Independent media columnist Stephen Glover claims today that the phone hacking allegations against the News of the World are an old story that the Guardian and BBC have used to bash Rupert Murdoch.
Glover describes Nick Davies, the Guardian journalists who broke the phone hacking story, as "the sort of journalist who can find a scandal in a jar of tadpoles."
He says: "If there is new evidence, let it be brought forward. What we have here is an old story re-heated, and re-presented by The Guardian and the BBC in the most sensational manner. Two and a half years ago I strongly suspected that Andy Coulson did know what went on while he was editor of the News of the World, and I still do. However, no new evidence has been produced that proves his involvement, and the outcry against him is merely a more raucous reprise of what was said two and a half years ago.

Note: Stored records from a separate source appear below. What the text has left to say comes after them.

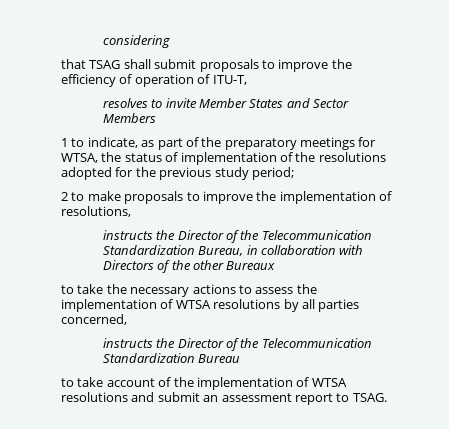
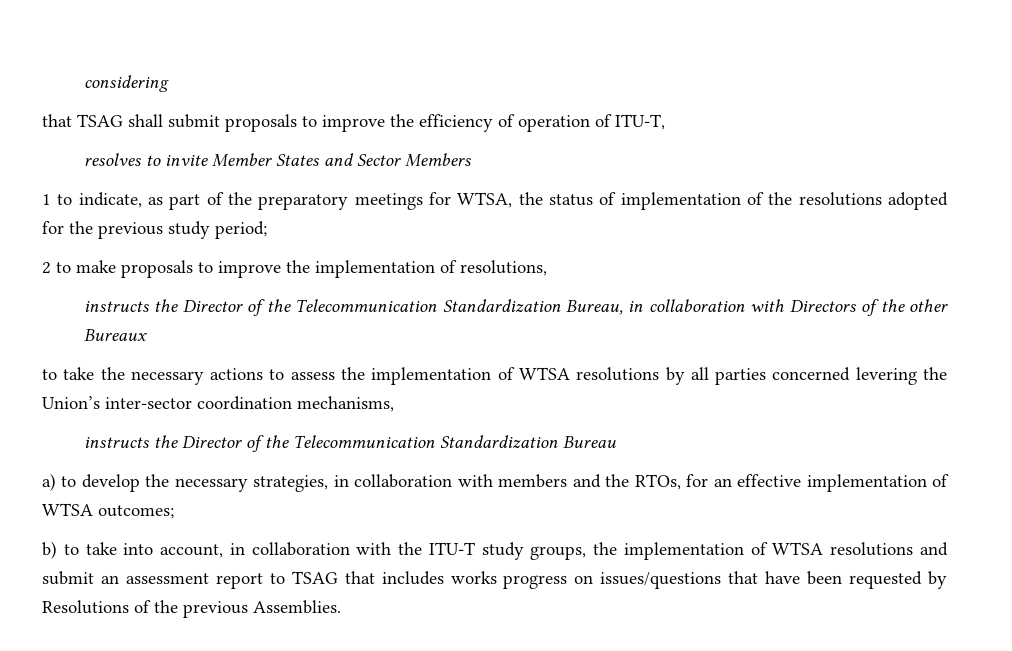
[61,314,127,325] concerned, -> [772,367,947,385] [42,396,394,412] concerned levering the Union’s inter-sector coordination mechanisms,
[61,377,172,387] to take account of -> [42,473,950,492] [42,503,174,519] [42,541,587,560] a) to develop the necessary strategies, in collaboration with members and the RTOs, for an effective implementation of WTSA outcomes; // b) to take into account, in collaboration with the ITU-T study groups,
[352,393,387,402] TSAG. -> [291,571,947,589] [42,600,341,618] TSAG that includes works progress on issues/questions that have been requested by Resolutions of the previous Assemblies.

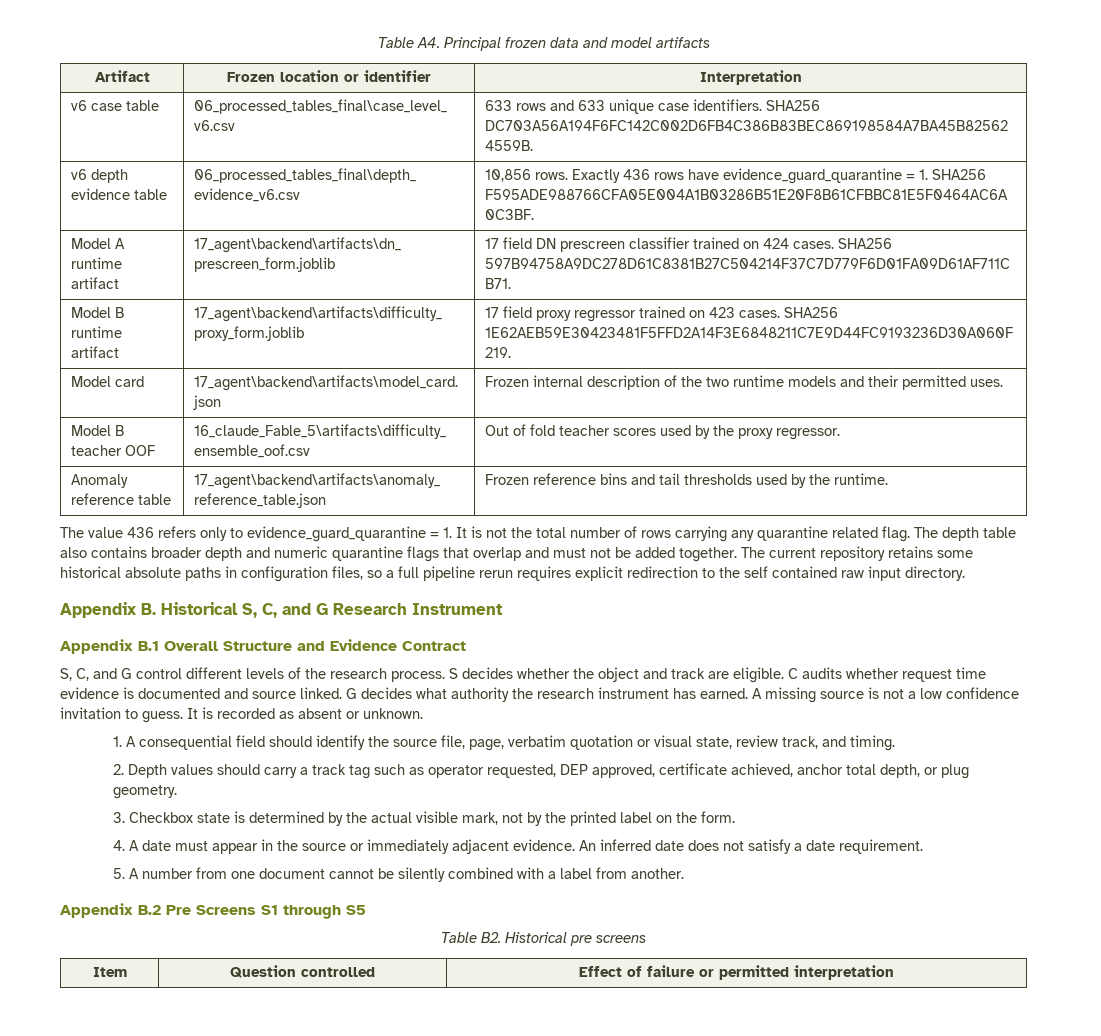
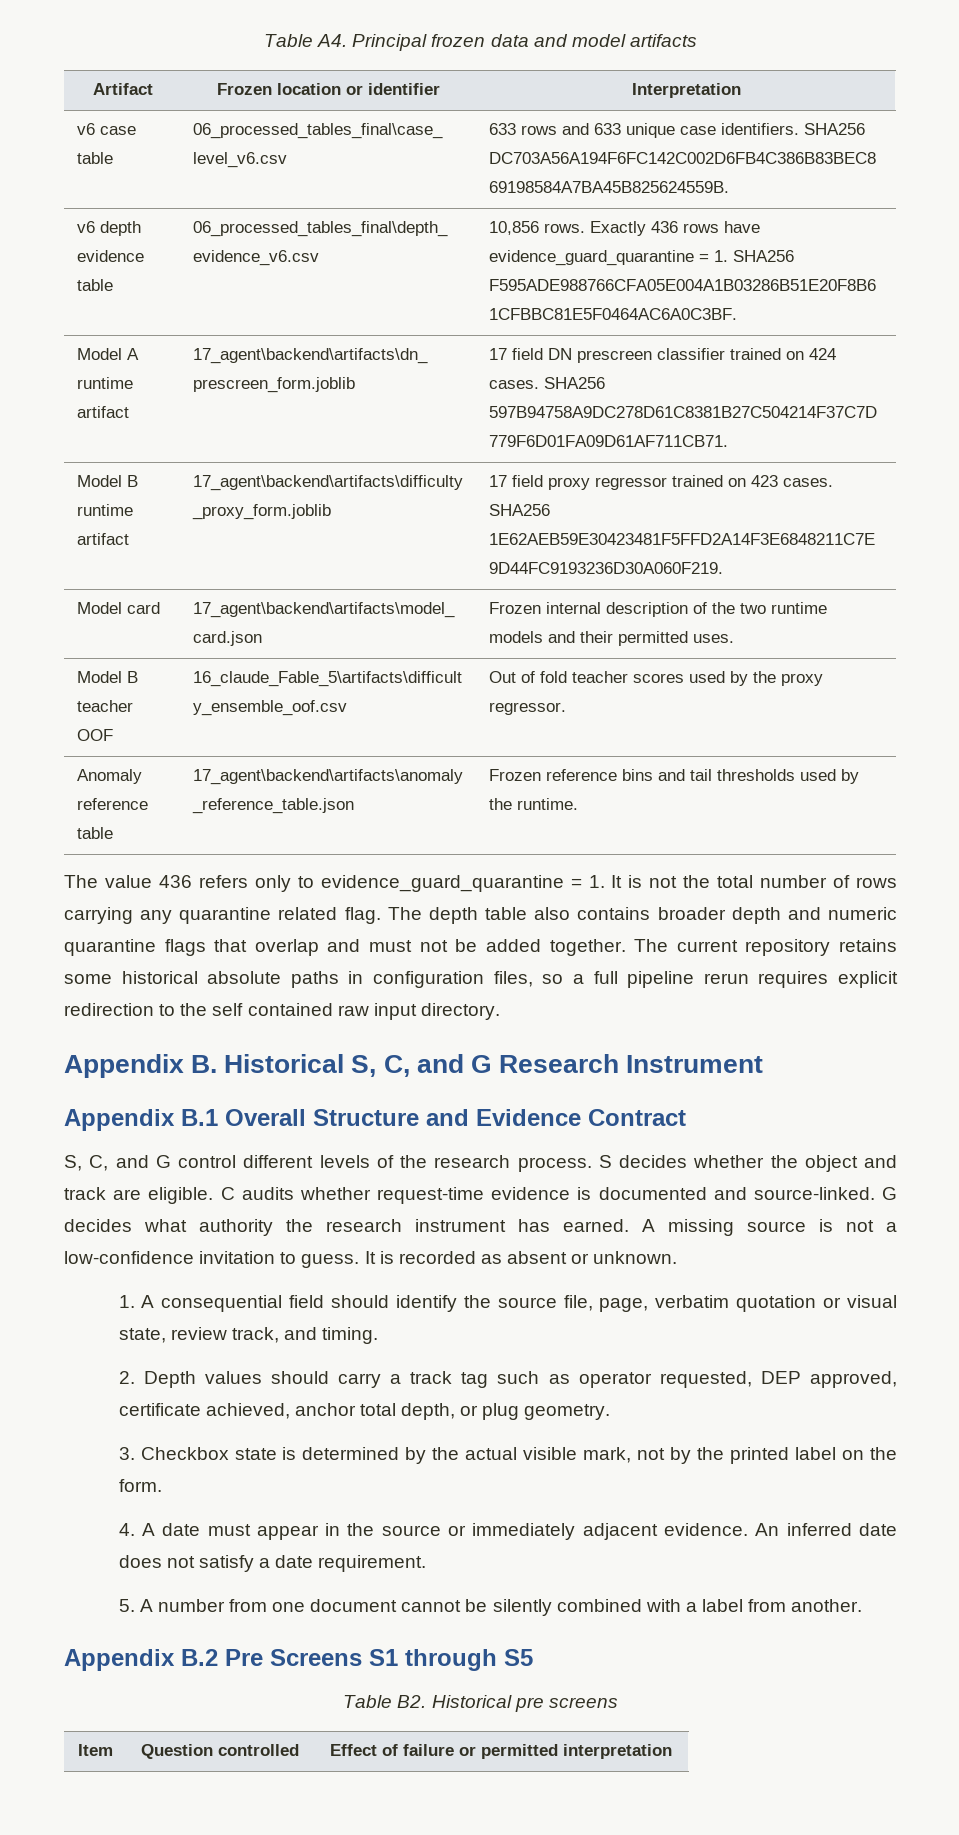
[902,667,986,682] request time -> [377,1187,485,1204] request-time
[252,687,342,699] source linked. -> [753,1187,875,1200] source-linked.
[920,687,1019,699] low confidence -> [64,1251,194,1264] low-confidence

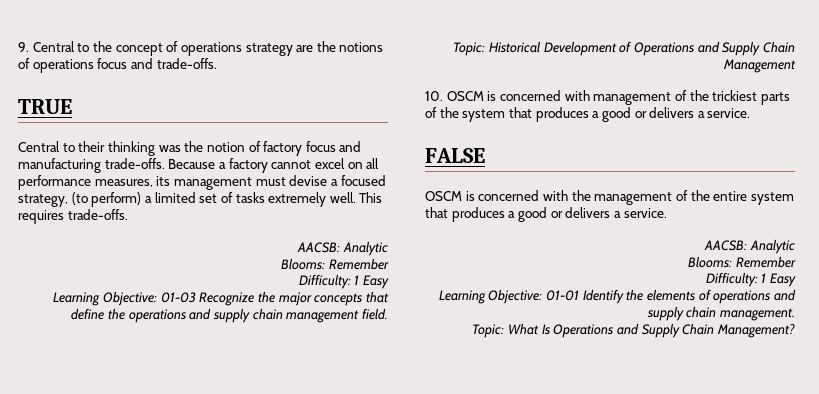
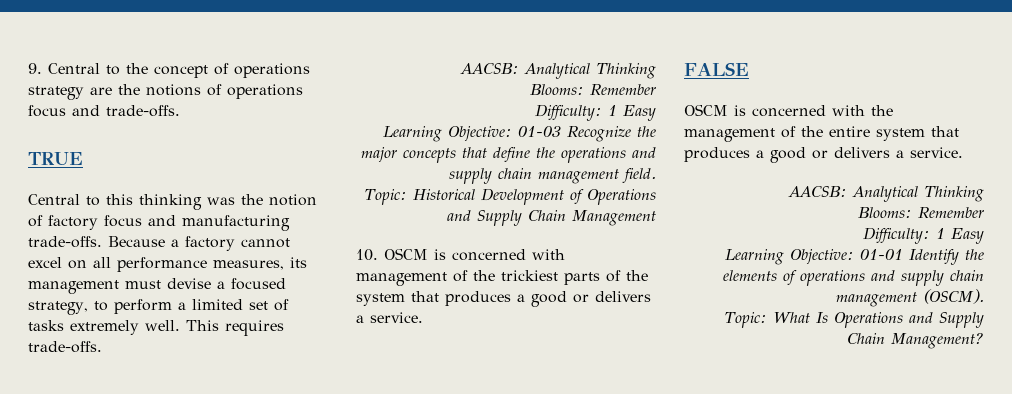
[78,141,106,152] their -> [106,194,133,205] this
[71,192,142,207] (to perform) -> [93,299,172,314] to perform
[343,241,388,256] Analytic -> [524,63,656,79] Analytical Thinking
[750,239,795,254] Analytic -> [852,186,984,202] Analytical Thinking
[720,308,795,321] management. -> [836,289,984,307] management (OSCM).

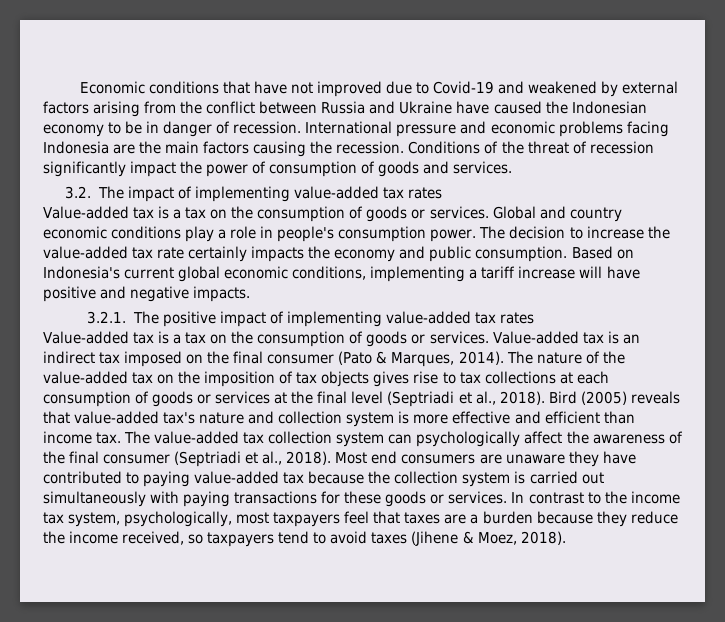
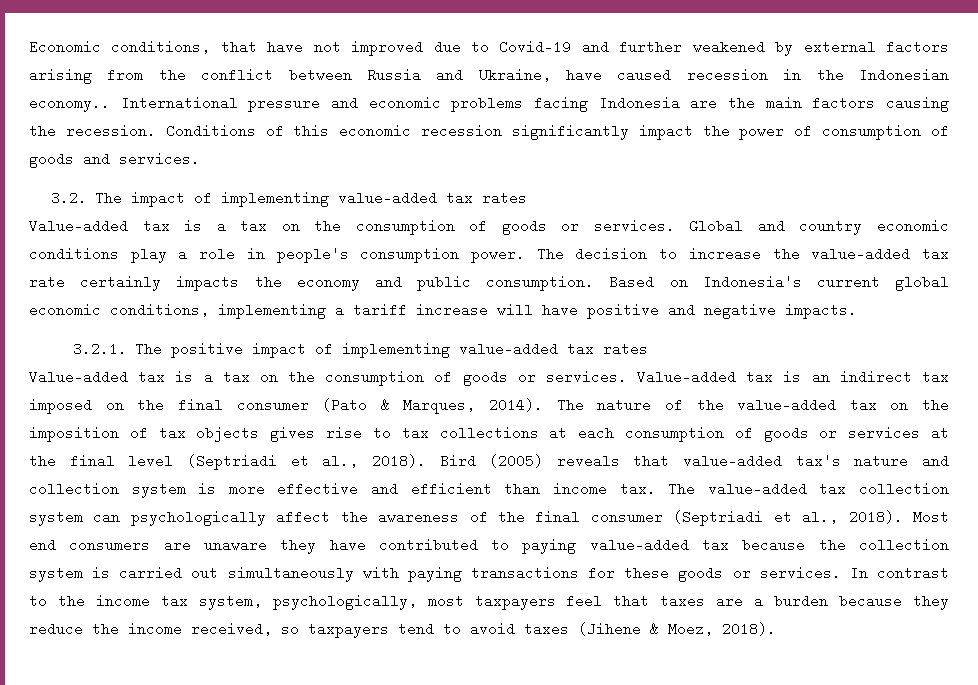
[148,81,219,94] conditions -> [111,40,211,54] conditions,
(525, 87) none -> [619,40,683,54] further
[399,101,453,114] Ukraine -> [478,68,551,82] Ukraine,
[545,101,647,114] [43,121,302,137] the Indonesian economy to be in danger of recession. -> [686,68,949,82] [29,96,110,112] recession in the Indonesian economy..
[501,141,587,154] the threat of -> [293,124,412,138] this economic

"Naturally I do not condone newspapers listening into the private conversations of celebrities, though I would have no problem in the case of a minister who was on the fiddle or betraying his country. I do know that the national press is weaker than it has been for more than a century, with most titles losing money, and I regret that, at such a time, The Guardian and the BBC should use largely old information to weaken it further."
Glover's view is not unexpected given that there is little love lost between the Independent and the Guardian. But an anti-Guardian sentiment is emerging in the national press, and not just among Murdoch-owned papers.
There seems to be a feeling that the Telegraph's scoop on expenses had MPs on the ropes but the Guardian has now given politicians a weapon to fight back against the press and demand tougher privacy laws.